::: Dataset extract :::

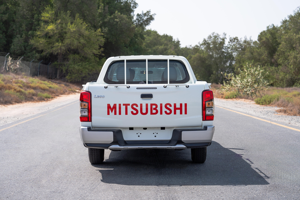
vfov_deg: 19.5
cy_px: 100
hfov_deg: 28.8
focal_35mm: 70
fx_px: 583
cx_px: 150
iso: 100
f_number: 5
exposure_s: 1/800
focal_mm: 70
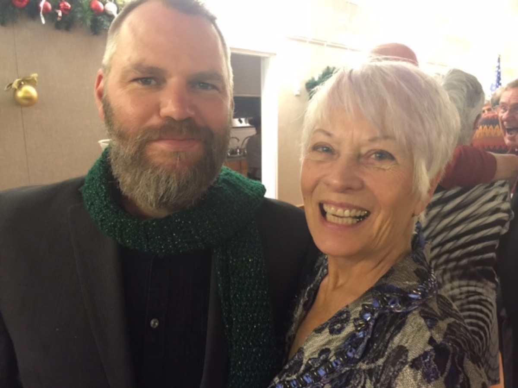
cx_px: 259
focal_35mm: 29
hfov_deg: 61.7
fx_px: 434
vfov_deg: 48.2
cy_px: 194
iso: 100
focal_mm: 4.15
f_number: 2.2
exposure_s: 1/4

:::

What this task involves
Would you set down the entries exactly as given, minus their pictures?

Output for this task
vfov_deg: 19.5
cy_px: 100
hfov_deg: 28.8
focal_35mm: 70
fx_px: 583
cx_px: 150
iso: 100
f_number: 5
exposure_s: 1/800
focal_mm: 70
cx_px: 259
focal_35mm: 29
hfov_deg: 61.7
fx_px: 434
vfov_deg: 48.2
cy_px: 194
iso: 100
focal_mm: 4.15
f_number: 2.2
exposure_s: 1/4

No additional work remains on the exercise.